El análisis de la relación estética como recurso mental básico permite —según Jean Marie Schaeffer, autor del texto “Por una estética descriptiva”—, si el análisis es correcto, escapar al origen de innumerables debates sobre la disyunción “relatividad cultural o universalidad”. ¿La conducta estética es una invención del individualismo occidental o constituye una constante antropológica? La capacidad linguística pone en funcionamiento procesos genéticamente fijados de antemano. Se puede suponer que sucede lo mismo con la conducta estética. Los estudios sobre la neurología en sujetos establecieron la existencia de conexiones neuronales directas entre los sistemas de procesamiento de la información y el centro de placer/desagrado. La conducta estética tiene una base mental que es universal. Los trabajos antropológicos, lejos de contradecir ese resultado, revelan simple y llanamente otro nivel de la misma realidad —desde un punto de vista de la conceptualización de los tipos de objetos, de la relación entre la estética y la creación artística (o arte factual) o aún de sus funciones sociales— formas de realización de esos recursos estéticos universales.
Roger Pouivet, catedrático de la Universidad de Nancy y autor de varios libros sobre estética, define la ontología como el estudio del modo de existencia, de la naturaleza y de la identidad de las cosas. En lo que se refiere a la obra artística, ¿cuál sería entonces el modo de existencia común a un cuadro, una catedral, una sinfonía y una novela? Las obras pictóricas no sólo son reproducidas (fenómeno masivo de nuestra época) sino restauradas. ¿Qué se admira entonces en la Capilla Sixtina, la obra de Miguel Angel o la de los restauradores? El conocimiento de las intenciones del autor es indispensable a la comprensión de una obra. Su modo de existencia y su identidad representan el núcleo de la experiencia estética. La cuestión del modo de existencia de las obras —la pertinencia misma de su existencia— no está ausente de las artes de hoy, incluyendo las que los filósofos tanto desdeñan: las artes de masas.
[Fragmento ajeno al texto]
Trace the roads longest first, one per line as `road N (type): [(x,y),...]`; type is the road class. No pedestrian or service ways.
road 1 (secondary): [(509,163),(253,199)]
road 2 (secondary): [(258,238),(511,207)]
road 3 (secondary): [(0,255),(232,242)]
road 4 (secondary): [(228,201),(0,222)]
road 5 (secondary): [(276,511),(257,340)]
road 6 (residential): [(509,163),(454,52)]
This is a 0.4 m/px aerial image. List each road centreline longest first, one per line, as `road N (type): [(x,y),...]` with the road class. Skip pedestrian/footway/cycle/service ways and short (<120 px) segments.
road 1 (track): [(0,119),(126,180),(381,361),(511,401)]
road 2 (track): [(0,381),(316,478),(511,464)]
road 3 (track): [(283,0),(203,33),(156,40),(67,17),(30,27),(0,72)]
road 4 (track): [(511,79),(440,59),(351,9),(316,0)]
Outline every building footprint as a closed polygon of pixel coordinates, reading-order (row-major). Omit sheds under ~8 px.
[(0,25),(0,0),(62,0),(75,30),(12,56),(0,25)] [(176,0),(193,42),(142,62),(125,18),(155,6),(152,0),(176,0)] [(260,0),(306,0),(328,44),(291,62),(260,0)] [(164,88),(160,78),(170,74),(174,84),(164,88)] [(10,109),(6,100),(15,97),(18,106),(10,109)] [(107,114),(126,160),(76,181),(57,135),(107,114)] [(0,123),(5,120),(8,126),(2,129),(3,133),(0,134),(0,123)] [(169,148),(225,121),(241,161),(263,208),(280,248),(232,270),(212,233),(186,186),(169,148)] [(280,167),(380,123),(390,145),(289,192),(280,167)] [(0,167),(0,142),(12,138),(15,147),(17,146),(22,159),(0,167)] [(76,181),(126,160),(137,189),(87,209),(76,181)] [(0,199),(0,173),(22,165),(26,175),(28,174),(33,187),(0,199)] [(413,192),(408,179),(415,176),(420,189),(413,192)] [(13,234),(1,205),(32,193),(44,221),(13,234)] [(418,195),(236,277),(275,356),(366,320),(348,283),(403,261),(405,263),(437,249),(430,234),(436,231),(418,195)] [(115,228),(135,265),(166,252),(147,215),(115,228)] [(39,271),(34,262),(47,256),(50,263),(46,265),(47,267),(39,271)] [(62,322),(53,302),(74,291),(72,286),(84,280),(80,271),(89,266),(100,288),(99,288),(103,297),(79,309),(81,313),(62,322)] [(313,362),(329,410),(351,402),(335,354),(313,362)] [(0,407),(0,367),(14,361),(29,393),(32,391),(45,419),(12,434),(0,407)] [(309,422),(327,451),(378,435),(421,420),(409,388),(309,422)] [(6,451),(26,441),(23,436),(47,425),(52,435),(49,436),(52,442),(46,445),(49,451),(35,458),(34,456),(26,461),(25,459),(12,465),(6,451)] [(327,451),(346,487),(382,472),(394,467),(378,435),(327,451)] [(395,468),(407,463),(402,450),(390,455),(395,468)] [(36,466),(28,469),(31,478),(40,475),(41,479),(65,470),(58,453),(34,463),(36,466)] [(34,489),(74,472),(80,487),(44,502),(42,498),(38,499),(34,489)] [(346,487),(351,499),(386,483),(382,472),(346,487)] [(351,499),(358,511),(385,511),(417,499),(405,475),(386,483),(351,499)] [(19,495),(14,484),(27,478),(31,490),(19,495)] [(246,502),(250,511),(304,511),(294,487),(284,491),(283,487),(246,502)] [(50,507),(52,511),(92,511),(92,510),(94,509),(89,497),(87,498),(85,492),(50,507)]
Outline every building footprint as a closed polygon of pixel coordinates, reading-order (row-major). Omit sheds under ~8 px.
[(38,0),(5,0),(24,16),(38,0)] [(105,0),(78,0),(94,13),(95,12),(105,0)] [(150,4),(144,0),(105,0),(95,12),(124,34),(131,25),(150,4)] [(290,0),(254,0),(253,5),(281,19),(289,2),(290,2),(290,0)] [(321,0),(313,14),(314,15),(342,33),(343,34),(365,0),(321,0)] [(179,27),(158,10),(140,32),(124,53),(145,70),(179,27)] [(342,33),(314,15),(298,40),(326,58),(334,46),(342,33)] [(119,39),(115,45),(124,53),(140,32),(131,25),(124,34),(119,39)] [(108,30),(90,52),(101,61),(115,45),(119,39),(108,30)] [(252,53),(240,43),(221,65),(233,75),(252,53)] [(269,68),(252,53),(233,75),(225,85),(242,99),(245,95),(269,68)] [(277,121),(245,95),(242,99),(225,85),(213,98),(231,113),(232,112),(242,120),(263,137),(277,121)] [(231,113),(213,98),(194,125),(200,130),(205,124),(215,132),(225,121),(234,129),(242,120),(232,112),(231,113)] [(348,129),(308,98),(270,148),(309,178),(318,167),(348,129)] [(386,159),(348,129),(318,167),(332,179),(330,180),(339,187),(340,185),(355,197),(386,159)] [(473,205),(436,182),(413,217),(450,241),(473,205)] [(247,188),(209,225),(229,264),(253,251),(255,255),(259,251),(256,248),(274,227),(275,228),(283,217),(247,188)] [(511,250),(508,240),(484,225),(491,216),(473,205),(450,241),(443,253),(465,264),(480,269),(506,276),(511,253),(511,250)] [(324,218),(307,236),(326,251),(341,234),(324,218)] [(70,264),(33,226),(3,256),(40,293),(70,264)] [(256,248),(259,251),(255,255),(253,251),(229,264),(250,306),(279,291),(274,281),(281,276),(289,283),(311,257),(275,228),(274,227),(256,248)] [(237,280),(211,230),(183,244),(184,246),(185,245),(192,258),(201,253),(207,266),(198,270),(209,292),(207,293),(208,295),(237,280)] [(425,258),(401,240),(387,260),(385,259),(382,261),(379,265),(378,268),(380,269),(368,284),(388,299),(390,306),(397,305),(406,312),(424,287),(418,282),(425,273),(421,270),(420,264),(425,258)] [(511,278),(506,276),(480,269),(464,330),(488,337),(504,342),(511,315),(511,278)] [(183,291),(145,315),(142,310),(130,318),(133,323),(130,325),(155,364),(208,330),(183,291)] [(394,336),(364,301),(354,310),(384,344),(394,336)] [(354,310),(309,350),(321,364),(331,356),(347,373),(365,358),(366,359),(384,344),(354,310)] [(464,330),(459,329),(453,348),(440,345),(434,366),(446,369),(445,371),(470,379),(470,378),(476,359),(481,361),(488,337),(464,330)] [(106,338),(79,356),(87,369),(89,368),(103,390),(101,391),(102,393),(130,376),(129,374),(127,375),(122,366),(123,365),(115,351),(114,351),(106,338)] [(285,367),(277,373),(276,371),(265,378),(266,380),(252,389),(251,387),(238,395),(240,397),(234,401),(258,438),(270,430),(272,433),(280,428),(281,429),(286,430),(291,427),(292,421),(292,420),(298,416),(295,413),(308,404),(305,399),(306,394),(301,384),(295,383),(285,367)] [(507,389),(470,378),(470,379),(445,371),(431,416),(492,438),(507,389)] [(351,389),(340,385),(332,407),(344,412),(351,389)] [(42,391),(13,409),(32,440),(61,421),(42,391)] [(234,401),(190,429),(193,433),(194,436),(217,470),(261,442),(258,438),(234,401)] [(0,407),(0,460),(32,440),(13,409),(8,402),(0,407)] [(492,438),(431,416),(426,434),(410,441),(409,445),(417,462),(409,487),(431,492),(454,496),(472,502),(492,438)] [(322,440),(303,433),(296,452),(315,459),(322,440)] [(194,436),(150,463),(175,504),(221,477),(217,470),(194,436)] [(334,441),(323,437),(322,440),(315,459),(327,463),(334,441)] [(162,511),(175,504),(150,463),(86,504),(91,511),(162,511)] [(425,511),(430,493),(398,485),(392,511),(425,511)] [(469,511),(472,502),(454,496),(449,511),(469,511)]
Fin del discurso metafísico y del ontológico relativos al arte, danza dialéctica, el saber alegre nietzscheano, estética y sociología, muerte de la teoría del arte (posmodernismo)

En su artículo “Por una estética de la impureza”, Mathieu Kessler retoma la idea nietzscheana [7] de la fisiología de la estética que se distingue de cualquier biologismo o materialismo al buscar la comprensión de la hipótesis de la “voluntad de poder como arte” como efecto de la organización y del control del caos, incluyendo ese caos que es el mismo hombre. Después del fin del discurso metafísico y el futuro improbable del discurso ontológico que tiende a substituirlo (al mismo tiempo corrige sus ilusiones y su impotencia frente al lenguaje y a la gramática), la estética ofrece muchas posibilidades metodológicas.
Hay que simétricamente sobrepasar los límites convenidos de la Historia de la Pintura, plantea el filósofo e historiador de arte, Georges Didi Huberman [8], en su texto “¿La dialéctica puede danzar?”: salir del museo, interrogar a la gente, regresar al taller de los artistas, irse de la biblioteca humanista y mezclarse al tumulto de la fiesta florentina. Una estética digna de ese nombre sólo puede ser antropológica. En el cuadro de Botticelli, “La danza de las tres Gracias”, se encuentra sintetizada la posición dialéctica de mediatizar una práctica de los conceptos y de los gestos (en el cuerpo de una joven florentina que baila con dos amigas en las fiestas de la primavera). De repente las tres Gracias no vehículan más un único concepto moral o dialéctico, pero sí un pensamiento carnal y aéreo que atañe a la totalidad del lienzo. Gracias al montaje efectuado por Botticelli, se comprende que la misma dialéctica tendría que volver a ser pensada… con la danza, con los cuerpos en movimiento. El autor hace un llamado a los jueces del gusto y a los estetas estrictos para dejarse arrastrar por la danza del saber alegre de Nietzsche.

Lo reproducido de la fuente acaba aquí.